The previous examples by themselves are unlikely to generate sustained impact unless they are part of a university-wide engagement mission. We propose a mindset shift that redirects efforts towards experimenting with engagement-centric university-wide models. Technology can play a major role in enabling digital transformation, especially in achieving engagement at scale and lower cost. However, our concept of technology use will also need to go beyond location centeredness. Even though the COVID-19 pandemic broke the resistance to "distance" education, students and faculty quickly recognized the limitations. Today's technology can go far beyond knowledge transmission from one location to another to innovate on new forms of digital engagement. We call on universities and tech providers to innovate on engagement; this will pave the way to offer high-quality education at scale in the digital era.  

About the Authors 

Munir Mandviwalla is Professor of MIS, Milton F. Stauffer, Senior Research Fellow and Executive Director of the Institute for Business and Information Technology (IBIT) at the Fox School of Business, Temple University. He focuses on research that impacts the community and industry, including micro-businesses, and a nationwide index for careers in information systems.  

Richard Watson is a Regents Professor and the J. Rex Fuqua Distinguished Chair for Internet Strategy in the Terry College of Business at the University of Georgia. He is a former President of the Association for Information Systems. 

Jan vom Brocke is the Hilti Chair of Business Process Management and the Director of the Institute of Information Systems at the University of Liechtenstein. Jan`s work has been published in many of the Financial Times Top 50 journals and has published over 40 books.

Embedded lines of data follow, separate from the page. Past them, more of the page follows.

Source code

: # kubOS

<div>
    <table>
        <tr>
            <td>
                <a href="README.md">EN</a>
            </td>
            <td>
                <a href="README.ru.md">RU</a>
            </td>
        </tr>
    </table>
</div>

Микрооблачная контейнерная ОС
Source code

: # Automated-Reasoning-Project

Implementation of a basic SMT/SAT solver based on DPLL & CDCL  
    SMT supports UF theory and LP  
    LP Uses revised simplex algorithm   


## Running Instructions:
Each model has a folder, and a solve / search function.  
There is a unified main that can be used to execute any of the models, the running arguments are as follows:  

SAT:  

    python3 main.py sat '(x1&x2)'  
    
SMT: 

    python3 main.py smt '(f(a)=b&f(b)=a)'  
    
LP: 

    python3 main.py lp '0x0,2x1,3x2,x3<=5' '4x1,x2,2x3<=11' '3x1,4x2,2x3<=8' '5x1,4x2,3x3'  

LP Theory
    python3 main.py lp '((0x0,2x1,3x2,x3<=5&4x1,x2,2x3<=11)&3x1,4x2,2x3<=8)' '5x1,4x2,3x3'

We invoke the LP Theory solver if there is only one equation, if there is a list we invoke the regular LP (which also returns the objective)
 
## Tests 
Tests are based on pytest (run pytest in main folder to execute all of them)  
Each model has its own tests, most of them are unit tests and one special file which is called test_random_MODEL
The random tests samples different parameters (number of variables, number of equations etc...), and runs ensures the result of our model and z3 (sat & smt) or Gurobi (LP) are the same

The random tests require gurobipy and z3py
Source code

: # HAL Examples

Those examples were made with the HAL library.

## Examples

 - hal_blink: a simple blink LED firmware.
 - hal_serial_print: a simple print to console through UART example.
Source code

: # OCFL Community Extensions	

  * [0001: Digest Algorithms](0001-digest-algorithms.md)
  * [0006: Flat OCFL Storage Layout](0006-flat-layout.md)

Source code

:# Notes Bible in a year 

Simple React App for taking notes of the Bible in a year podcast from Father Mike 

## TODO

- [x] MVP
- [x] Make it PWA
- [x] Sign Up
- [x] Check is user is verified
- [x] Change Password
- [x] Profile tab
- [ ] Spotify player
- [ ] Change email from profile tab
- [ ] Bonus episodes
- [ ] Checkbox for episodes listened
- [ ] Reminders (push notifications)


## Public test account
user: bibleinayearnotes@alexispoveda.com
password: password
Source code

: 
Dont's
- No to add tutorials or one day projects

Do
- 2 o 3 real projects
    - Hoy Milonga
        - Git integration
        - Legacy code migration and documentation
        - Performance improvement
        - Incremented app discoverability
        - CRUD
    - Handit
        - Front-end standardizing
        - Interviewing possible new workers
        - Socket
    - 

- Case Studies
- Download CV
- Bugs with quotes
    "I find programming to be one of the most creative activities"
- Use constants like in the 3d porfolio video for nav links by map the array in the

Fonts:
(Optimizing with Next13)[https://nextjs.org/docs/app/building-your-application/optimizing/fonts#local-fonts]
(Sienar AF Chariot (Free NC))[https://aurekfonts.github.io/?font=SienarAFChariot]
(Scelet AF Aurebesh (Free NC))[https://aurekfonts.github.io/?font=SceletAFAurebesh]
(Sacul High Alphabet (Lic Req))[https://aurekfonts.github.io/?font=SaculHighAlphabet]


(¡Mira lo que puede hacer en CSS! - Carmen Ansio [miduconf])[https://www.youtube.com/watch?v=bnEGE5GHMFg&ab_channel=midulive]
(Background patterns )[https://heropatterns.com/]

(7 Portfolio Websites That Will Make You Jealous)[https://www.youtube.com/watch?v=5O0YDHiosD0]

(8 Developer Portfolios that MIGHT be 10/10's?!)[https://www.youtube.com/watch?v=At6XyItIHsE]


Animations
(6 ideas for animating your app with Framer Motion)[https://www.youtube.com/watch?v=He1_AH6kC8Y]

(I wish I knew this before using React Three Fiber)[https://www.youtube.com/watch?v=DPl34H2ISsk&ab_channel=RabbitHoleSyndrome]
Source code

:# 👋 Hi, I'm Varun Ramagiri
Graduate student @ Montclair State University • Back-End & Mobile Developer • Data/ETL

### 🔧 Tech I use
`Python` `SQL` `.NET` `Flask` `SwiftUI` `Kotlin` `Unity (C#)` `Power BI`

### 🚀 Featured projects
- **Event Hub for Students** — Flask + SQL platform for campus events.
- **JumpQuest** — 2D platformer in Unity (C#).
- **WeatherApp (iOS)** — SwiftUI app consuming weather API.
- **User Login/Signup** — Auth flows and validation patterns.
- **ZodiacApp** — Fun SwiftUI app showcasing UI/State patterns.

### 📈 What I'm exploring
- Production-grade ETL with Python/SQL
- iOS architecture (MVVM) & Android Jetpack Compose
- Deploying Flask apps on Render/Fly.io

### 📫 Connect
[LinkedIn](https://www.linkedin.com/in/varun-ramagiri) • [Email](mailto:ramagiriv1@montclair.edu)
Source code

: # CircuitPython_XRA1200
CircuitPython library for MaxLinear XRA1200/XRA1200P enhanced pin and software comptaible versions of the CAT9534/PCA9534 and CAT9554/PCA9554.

Niraj Patel is Chief Information Officer, Greystone, a commercial real estate finance and investment company with a portfolio of over $70 Billion. As CIO, Niraj is responsible for digital strategy and operations and generating a competitive advantage.

Acknowledgements 

This article is based on: Mandviwalla, M., Watson, R., Li, J., vom Brocke, J., and N. Patel. "Next generation business models for higher education: The pandemic push." Plenary panel. 27th Americas Conference on Information Systems (AMCIS), August 9-13, 2021. We thank Joanne Li for her valuable contributions on the panel, which resulted in this article.